Absolute pixel coordinate data:
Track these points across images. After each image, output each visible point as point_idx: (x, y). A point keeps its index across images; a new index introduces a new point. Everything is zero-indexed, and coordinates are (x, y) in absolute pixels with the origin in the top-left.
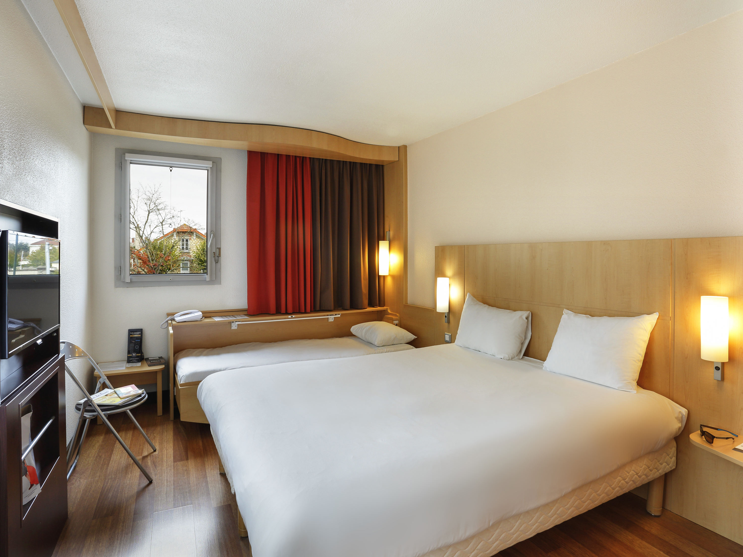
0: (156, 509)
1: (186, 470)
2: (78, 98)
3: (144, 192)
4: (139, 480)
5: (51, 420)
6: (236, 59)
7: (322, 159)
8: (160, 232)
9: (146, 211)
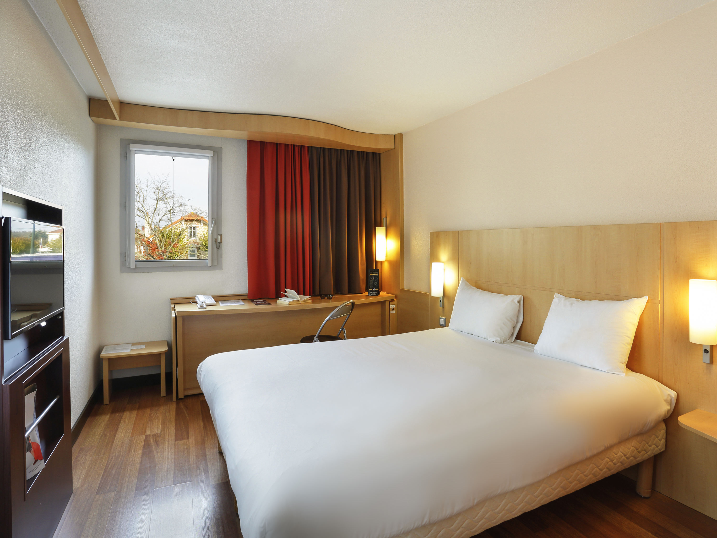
0: (157, 485)
1: (187, 449)
2: (84, 91)
3: (153, 182)
4: (142, 458)
5: (55, 399)
6: (232, 51)
7: (320, 148)
8: (168, 220)
9: (154, 200)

■ PROBLEM TO SOLVE ■
Rewrite all of the rows above, swapping "absolute pixels" for "pixel units" and keeping everything else the same. Leave the pictures out of your answer.

■ TASK ANSWER ■
Track these points across images. After each image, output each visible point as point_idx: (x, y). A point keeps its index across images; a new index introduces a new point. Everything is zero-indexed, and coordinates are (x, y) in pixel units with the origin in the top-left.
0: (156, 509)
1: (186, 470)
2: (78, 98)
3: (144, 192)
4: (139, 480)
5: (51, 420)
6: (236, 59)
7: (322, 159)
8: (160, 232)
9: (146, 211)
0: (157, 485)
1: (187, 449)
2: (84, 91)
3: (153, 182)
4: (142, 458)
5: (55, 399)
6: (232, 51)
7: (320, 148)
8: (168, 220)
9: (154, 200)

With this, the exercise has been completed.